For this exercise, reproduce the entries below exactly, but only from the line containing "Table 1: Comparison of Recent Attacks on" through the line containing "Table 1: Comparison between", both included.

------ STORED DATA

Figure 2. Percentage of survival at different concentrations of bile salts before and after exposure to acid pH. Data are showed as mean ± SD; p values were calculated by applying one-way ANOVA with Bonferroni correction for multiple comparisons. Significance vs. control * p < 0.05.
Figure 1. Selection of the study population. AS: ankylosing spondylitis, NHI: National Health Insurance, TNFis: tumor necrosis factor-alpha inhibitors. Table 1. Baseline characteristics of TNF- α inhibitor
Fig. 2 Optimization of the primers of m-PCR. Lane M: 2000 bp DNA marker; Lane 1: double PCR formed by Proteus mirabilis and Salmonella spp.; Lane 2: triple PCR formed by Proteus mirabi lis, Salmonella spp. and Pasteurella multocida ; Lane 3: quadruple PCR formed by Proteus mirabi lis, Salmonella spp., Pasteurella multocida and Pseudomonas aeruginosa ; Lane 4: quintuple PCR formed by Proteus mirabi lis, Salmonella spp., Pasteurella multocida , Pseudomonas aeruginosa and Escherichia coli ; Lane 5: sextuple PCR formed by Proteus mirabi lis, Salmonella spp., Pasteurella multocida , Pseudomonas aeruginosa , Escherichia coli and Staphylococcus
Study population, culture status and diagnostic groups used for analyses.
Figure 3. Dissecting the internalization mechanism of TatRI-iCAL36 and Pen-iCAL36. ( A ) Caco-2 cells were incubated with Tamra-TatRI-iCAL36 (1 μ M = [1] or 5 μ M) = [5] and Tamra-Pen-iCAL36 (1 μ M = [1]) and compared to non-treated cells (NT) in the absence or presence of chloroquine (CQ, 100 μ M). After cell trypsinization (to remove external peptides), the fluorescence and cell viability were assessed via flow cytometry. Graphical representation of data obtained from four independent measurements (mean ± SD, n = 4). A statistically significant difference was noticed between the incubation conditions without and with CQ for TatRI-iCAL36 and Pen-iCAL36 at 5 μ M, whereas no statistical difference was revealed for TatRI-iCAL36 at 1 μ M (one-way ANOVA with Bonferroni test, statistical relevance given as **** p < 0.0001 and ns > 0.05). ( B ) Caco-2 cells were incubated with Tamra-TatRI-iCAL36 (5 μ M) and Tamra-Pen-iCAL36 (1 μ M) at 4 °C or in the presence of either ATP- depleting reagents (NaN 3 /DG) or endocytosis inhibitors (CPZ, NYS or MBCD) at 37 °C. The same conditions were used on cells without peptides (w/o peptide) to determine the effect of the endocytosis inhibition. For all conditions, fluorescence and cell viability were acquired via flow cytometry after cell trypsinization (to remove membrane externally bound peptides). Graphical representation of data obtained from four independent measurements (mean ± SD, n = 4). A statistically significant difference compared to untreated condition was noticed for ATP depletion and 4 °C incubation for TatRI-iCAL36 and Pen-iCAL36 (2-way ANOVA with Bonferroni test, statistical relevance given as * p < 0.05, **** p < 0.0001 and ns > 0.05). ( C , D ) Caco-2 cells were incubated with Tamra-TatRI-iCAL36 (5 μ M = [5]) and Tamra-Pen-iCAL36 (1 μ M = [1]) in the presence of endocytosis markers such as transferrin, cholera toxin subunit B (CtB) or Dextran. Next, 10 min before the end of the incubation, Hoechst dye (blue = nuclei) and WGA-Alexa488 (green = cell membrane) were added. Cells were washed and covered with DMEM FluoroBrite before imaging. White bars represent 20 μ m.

------------
------ STORED DATA

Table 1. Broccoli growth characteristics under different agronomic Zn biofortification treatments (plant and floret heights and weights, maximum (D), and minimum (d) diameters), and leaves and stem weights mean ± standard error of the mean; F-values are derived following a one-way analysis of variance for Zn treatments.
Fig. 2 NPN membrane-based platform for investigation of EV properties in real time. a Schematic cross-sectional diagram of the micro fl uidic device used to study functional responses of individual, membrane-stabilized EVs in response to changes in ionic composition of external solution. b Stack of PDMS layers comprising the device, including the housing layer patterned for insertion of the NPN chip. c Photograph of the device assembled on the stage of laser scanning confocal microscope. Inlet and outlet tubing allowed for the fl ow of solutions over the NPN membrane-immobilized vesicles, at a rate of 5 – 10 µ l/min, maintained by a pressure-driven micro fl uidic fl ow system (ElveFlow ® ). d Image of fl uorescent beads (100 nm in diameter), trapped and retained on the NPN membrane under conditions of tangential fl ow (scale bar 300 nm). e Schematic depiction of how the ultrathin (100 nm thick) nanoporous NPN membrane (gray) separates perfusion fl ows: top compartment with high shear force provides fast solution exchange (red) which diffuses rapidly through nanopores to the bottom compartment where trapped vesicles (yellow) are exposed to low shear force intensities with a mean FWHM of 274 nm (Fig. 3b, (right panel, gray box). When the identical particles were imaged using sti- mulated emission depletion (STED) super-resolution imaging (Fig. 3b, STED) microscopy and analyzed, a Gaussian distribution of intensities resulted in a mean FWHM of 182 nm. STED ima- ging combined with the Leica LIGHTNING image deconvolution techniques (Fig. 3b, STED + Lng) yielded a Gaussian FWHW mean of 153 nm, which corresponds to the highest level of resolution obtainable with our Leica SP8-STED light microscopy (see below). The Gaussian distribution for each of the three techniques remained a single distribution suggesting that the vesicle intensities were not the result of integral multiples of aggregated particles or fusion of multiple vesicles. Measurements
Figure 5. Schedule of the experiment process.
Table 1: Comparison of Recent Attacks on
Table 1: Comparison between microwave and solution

------------

> [FINISHED TASK]:
Table 1: Comparison of Recent Attacks on
Table 1: Comparison between microwave and solution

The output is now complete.